Local and area residents who fear getting a $100 ticket from a red light camera have a choice to make: Avoid the Belt Highway in St. Joseph or start making adjustments to your driving.
And if you think you have nothing to fear, here’s the surprise: Even drivers who are certain they obey all traffic laws must exercise new caution on the Belt. St. Joseph police think it is likely rear-end collisions will increase at intersections where red light cameras are being placed in use.
“Any time you’re trying to modify people’s behavior, there’s going to be a time frame where they’re getting used to it,” police Sgt. Richard Ketchem told the News-Press. “…Even with that, I’d rather have a low-speed, rear-end collision with minimal injuries, as opposed to an angle collision in the intersection where someone’s going to get hurt.”
The debate over whether red light cameras are a good thing was mostly uneventful in St. Joseph. The few vocal objections fell by the wayside in part because the city very clearly was deliberate in pursuing this idea. Approval for cameras was given in May 2011; the first tickets will be issued Feb. 17 after a 30-day warning period ends.

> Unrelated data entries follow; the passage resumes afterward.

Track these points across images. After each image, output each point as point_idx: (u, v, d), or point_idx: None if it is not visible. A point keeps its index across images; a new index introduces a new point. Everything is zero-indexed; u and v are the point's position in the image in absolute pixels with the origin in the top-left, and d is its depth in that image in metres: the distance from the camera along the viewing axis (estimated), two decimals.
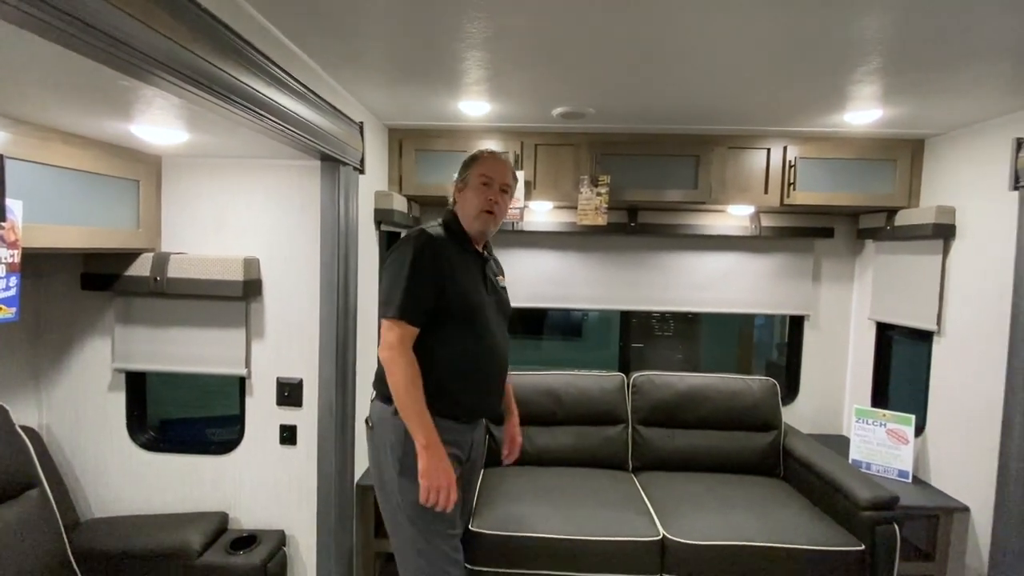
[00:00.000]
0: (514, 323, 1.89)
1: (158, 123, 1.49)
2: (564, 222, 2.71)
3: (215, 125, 1.50)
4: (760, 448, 2.62)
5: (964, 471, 2.19)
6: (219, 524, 1.96)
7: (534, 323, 5.22)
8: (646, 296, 2.93)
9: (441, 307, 1.53)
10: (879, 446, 2.42)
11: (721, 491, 2.38)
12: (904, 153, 2.43)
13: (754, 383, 2.70)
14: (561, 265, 2.93)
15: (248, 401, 2.02)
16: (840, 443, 2.66)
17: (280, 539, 1.98)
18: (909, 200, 2.45)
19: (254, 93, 1.32)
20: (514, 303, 1.88)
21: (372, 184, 2.30)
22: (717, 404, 2.66)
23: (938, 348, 2.34)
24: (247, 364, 2.00)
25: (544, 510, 2.17)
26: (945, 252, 2.30)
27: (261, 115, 1.36)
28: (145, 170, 1.89)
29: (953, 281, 2.28)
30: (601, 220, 2.47)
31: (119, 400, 2.02)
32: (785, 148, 2.45)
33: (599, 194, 2.45)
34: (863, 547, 2.01)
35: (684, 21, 1.37)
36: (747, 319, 4.53)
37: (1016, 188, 1.89)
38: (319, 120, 1.66)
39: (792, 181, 2.44)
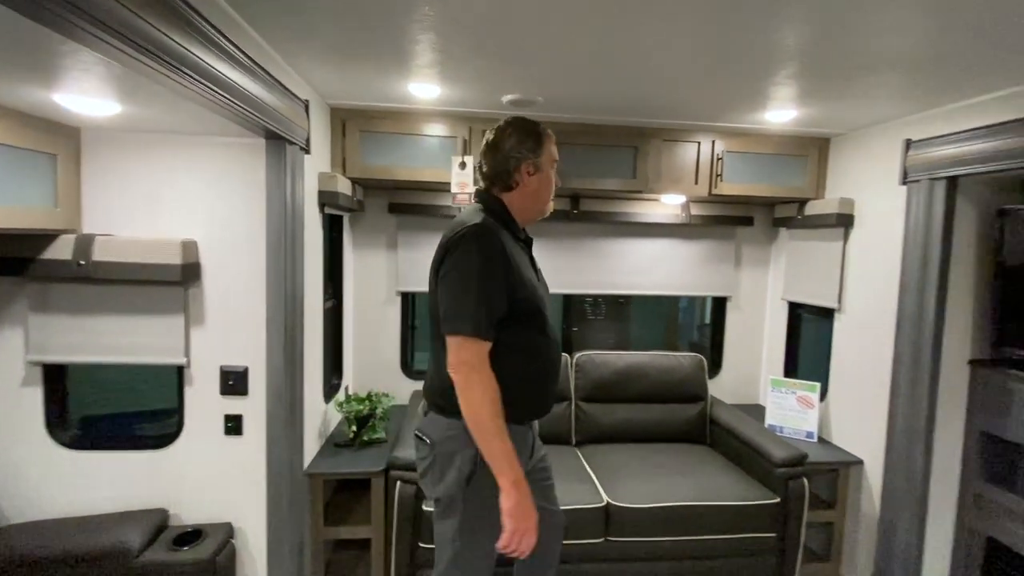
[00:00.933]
0: None
1: (92, 93, 1.37)
2: None
3: (156, 97, 1.40)
4: (689, 418, 2.85)
5: (859, 430, 2.51)
6: (159, 521, 1.86)
7: None
8: (587, 280, 3.06)
9: (511, 309, 1.37)
10: (790, 411, 2.72)
11: (655, 459, 2.57)
12: (813, 150, 2.71)
13: (684, 359, 2.92)
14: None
15: (187, 391, 1.92)
16: (757, 411, 2.95)
17: (228, 532, 1.91)
18: (817, 192, 2.74)
19: (203, 64, 1.25)
20: None
21: (315, 165, 2.23)
22: (652, 379, 2.85)
23: (838, 324, 2.66)
24: (186, 353, 1.89)
25: None
26: (845, 239, 2.61)
27: (209, 88, 1.30)
28: (63, 143, 1.72)
29: (852, 265, 2.58)
30: None
31: (35, 396, 1.85)
32: (713, 142, 2.64)
33: None
34: (778, 499, 2.27)
35: (626, 25, 1.48)
36: (672, 302, 4.83)
37: (905, 183, 2.18)
38: (266, 96, 1.59)
39: (719, 173, 2.65)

So far, just two intersections have been approved for cameras — Belt Highway and Frederick Boulevard, and Belt Highway and Cook Road. Authorities say they were chosen because they are high-accident intersections where it is anticipated cameras will improve traffic safety.
We have followed closely the safeguards the police have designed into the system, including an officer reviewing the photo and video evidence in every instance a ticket is issued; the detailed information that will be provided to ticketed drivers, including photos of their car in the intersection; and the appeals process that will be provided.
We accept that these cameras, deployed in these limited instances, have the potential to add a level of needed enforcement at high-volume intersections that it is not possible to monitor 24 hours a day.
Further, we have come to accept the argument that traffic enforcement is not just difficult but often unsafe at Belt and Frederick. Enforcement through the use of red light cameras improves that situation.
The city has justified proceeding with the cameras. Continued support requires constant reevaluation of revenues they produce for the police department, their impact on accidents and their fairness to the driving public.